I think in the US, the shame many young women feel about being overweight plays into it.
What’s darkly ironic is; breast feeding is one of the quickest ways to lose the pounds.
It’s worth noting that since time immemorial, the first thing women of wealth and status did was farm their infants out to wet nurses.

I’ve definitely heard nursing mothers speaking about breastfeeding/pumping in similar terms.
I had similar feelings
With the economy the way it is, you really expect the working poor to start making waves about stuff like this?
Breastfeeding is a luxury when new mothers have to be back to work 2 months after the kid is born. And pumping can be impractical for a lot of reasons no matter what the law says (see alphaboi’s description of retail floor space).
I’d think that these are the primary reasons for people choosing the bottle, rather that prudery or willful ignorance.
Most of the jobs the working poor have don’t offer ANY maternity leave. They don’t work full time and don’t get benefits. They string together a few part time jobs to get enough to pay rent. So when they aren’t working, they aren’t getting paid.
I worked a full time job right out of college that didn’t offer maternity leave. Women would come back three or four days after birth. And it wasn’t even a horrible company. It just wasn’t a benefit they offered.

Most of the jobs the working poor have don’t offer ANY maternity leave. They don’t work full time and don’t get benefits. They string together a few part time jobs to get enough to pay rent. So when they aren’t working, they aren’t getting paid.
I worked a full time job right out of college that didn’t offer maternity leave. Women would come back three or four days after birth. And it wasn’t even a horrible company. It just wasn’t a benefit they offered.
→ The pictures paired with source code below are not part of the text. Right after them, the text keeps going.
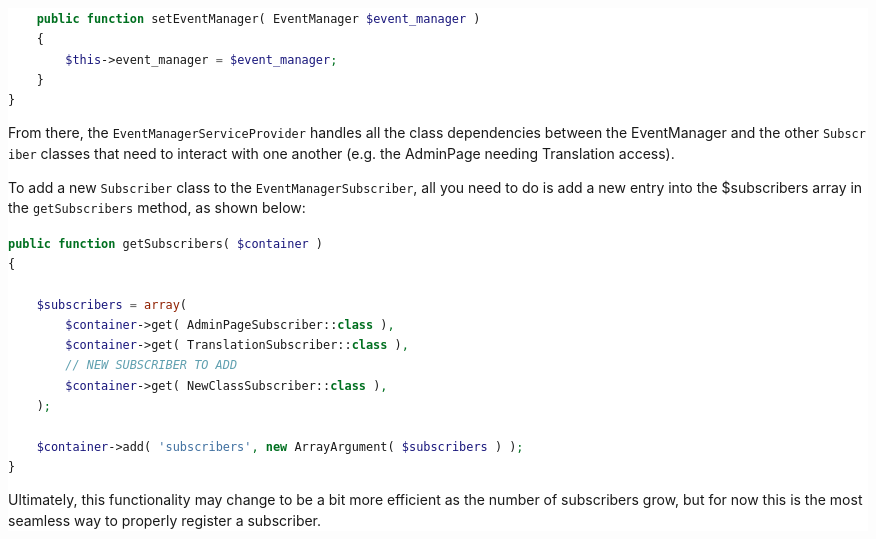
 ```php 
	public function setEventManager( EventManager $event_manager )
	{
		$this->event_manager = $event_manager;
	}
}
```

From there, the ```EventManagerServiceProvider``` handles all the class dependencies between the EventManager and the
other ```Subscriber``` classes that need to interact with one another (e.g. the AdminPage needing Translation access).

To add a new ```Subscriber``` class to the ```EventManagerSubscriber```, all you need to do is add a new entry into the
$subscribers array in the ```getSubscribers``` method, as shown below:

```php 
public function getSubscribers( $container )
{
		
	$subscribers = array(
		$container->get( AdminPageSubscriber::class ),
		$container->get( TranslationSubscriber::class ),
		// NEW SUBSCRIBER TO ADD
		$container->get( NewClassSubscriber::class ),
	);
		
	$container->add( 'subscribers', new ArrayArgument( $subscribers ) );
}
```

Ultimately, this functionality may change to be a bit more efficient as the number of subscribers grow, but for now this
is the most seamless way to properly register a subscriber.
Even jobs with maternity leave aren’t necessarily great. I get 8 weeks maternity leave (it is usually only 6 weeks but they give you 2 additional if you have a c-section) but it is unpaid and we are a small company so FMLA doesn’t apply. They do have a small breastfeeding/privacy room set up for working mothers but realistically my job requires me to be available from 9-5. If I take 2 20-30 minute breaks to pump legally they can’t stop me but I will be much less effective at my job, much less likely to be promoted in the near future, and much more likely to be first on the chopping block in the event of a layoff. I’m going to do my best to make sure that I get to pump regularly during the day but that may not be possible. My plan is to request to have my lunch hour split into 2 half hours so instead of lunch from 12-1 I can pump from 10:30-11 and again from 2-2:30 without impacting my job but that is a best case scenario. They may not be okay with me splitting up my lunch hour or we may have a rash of people leaving the company or a big influx of business that would require more dedication than I could give if I were trying to pump milk during the day.
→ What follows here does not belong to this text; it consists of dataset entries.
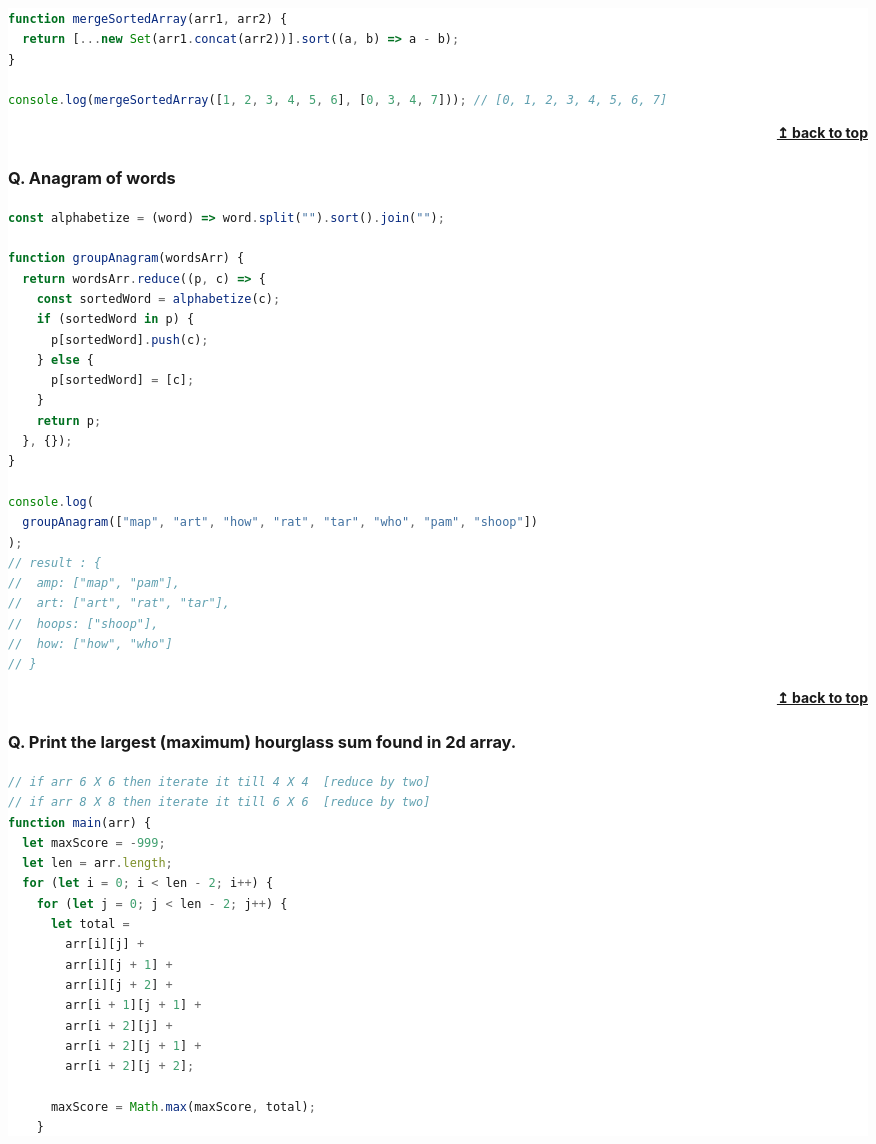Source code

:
 ```javascript
function mergeSortedArray(arr1, arr2) {
  return [...new Set(arr1.concat(arr2))].sort((a, b) => a - b);
}

console.log(mergeSortedArray([1, 2, 3, 4, 5, 6], [0, 3, 4, 7])); // [0, 1, 2, 3, 4, 5, 6, 7]
```

<div align="right">
    <b><a href="#">↥ back to top</a></b>
</div>

### Q. Anagram of words

```javascript
const alphabetize = (word) => word.split("").sort().join("");

function groupAnagram(wordsArr) {
  return wordsArr.reduce((p, c) => {
    const sortedWord = alphabetize(c);
    if (sortedWord in p) {
      p[sortedWord].push(c);
    } else {
      p[sortedWord] = [c];
    }
    return p;
  }, {});
}

console.log(
  groupAnagram(["map", "art", "how", "rat", "tar", "who", "pam", "shoop"])
);
// result : {
//  amp: ["map", "pam"],
//  art: ["art", "rat", "tar"],
//  hoops: ["shoop"],
//  how: ["how", "who"]
// }
```

<div align="right">
    <b><a href="#">↥ back to top</a></b>
</div>

### Q. Print the largest (maximum) hourglass sum found in 2d array.

```javascript
// if arr 6 X 6 then iterate it till 4 X 4  [reduce by two]
// if arr 8 X 8 then iterate it till 6 X 6  [reduce by two]
function main(arr) {
  let maxScore = -999;
  let len = arr.length;
  for (let i = 0; i < len - 2; i++) {
    for (let j = 0; j < len - 2; j++) {
      let total =
        arr[i][j] +
        arr[i][j + 1] +
        arr[i][j + 2] +
        arr[i + 1][j + 1] +
        arr[i + 2][j] +
        arr[i + 2][j + 1] +
        arr[i + 2][j + 2];

      maxScore = Math.max(maxScore, total);
    }
```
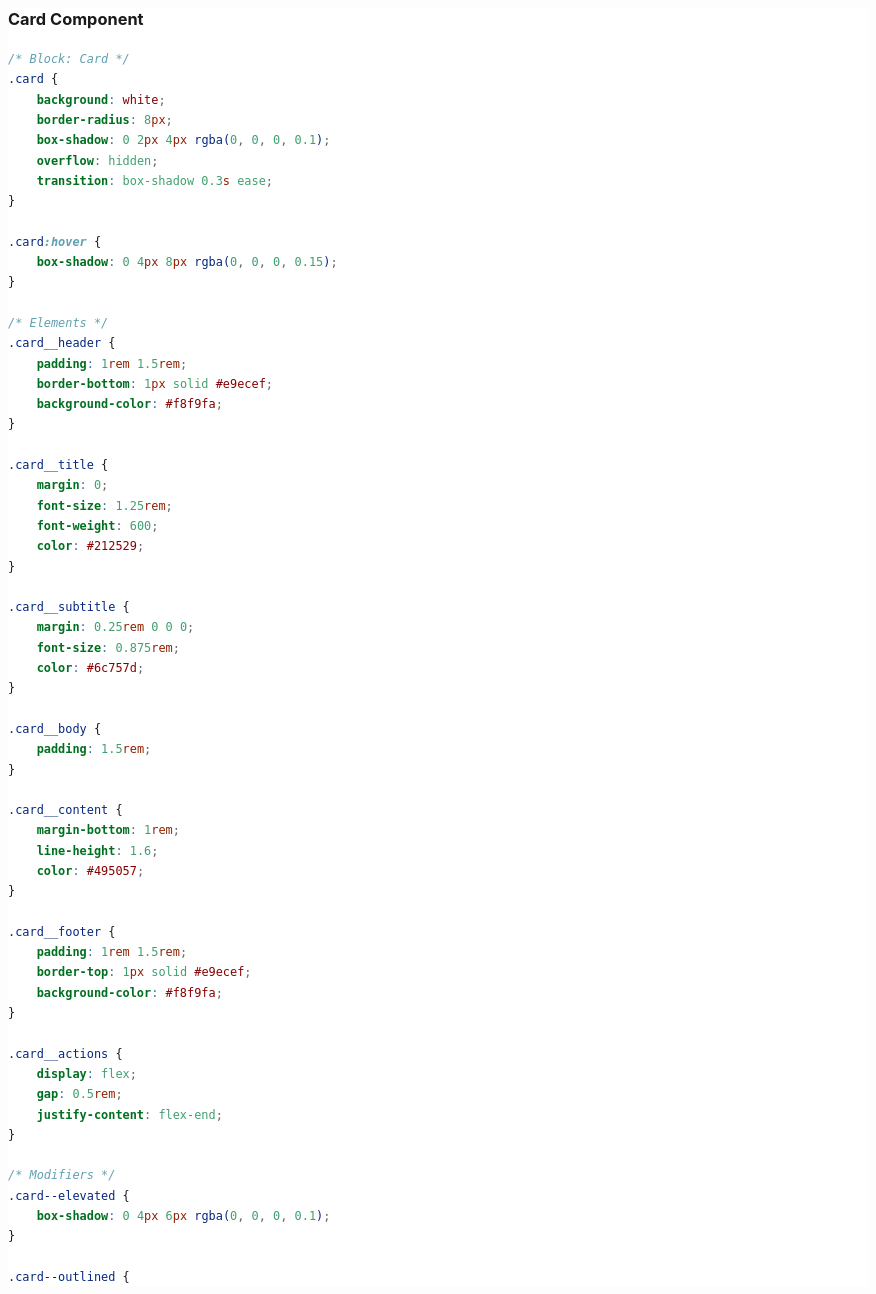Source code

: ### Card Component
```css
/* Block: Card */
.card {
    background: white;
    border-radius: 8px;
    box-shadow: 0 2px 4px rgba(0, 0, 0, 0.1);
    overflow: hidden;
    transition: box-shadow 0.3s ease;
}

.card:hover {
    box-shadow: 0 4px 8px rgba(0, 0, 0, 0.15);
}

/* Elements */
.card__header {
    padding: 1rem 1.5rem;
    border-bottom: 1px solid #e9ecef;
    background-color: #f8f9fa;
}

.card__title {
    margin: 0;
    font-size: 1.25rem;
    font-weight: 600;
    color: #212529;
}

.card__subtitle {
    margin: 0.25rem 0 0 0;
    font-size: 0.875rem;
    color: #6c757d;
}

.card__body {
    padding: 1.5rem;
}

.card__content {
    margin-bottom: 1rem;
    line-height: 1.6;
    color: #495057;
}

.card__footer {
    padding: 1rem 1.5rem;
    border-top: 1px solid #e9ecef;
    background-color: #f8f9fa;
}

.card__actions {
    display: flex;
    gap: 0.5rem;
    justify-content: flex-end;
}

/* Modifiers */
.card--elevated {
    box-shadow: 0 4px 6px rgba(0, 0, 0, 0.1);
}

.card--outlined {
```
But those were not the reasons ZPG was laying out in her post. As a pumping mother I heartily resent her implied implication that I am a milk machine rather than a person. She has not nursed so she has no idea what nursing is like. Unfortunately instead of admitting this she makes things up. You can nurse at night if you co-sleep. You can also pump milk so that others can feed the baby besides you.
No one’s arguing with your reasonable conclusions including me. But hers are very ill informed and poorly reasoned.
I have known plenty of women who have nursed and the milk machine comment comes straight from the thousands of conversations I have had with nursing mothers that didn’t like nursing. That is the exact phrase many of them used.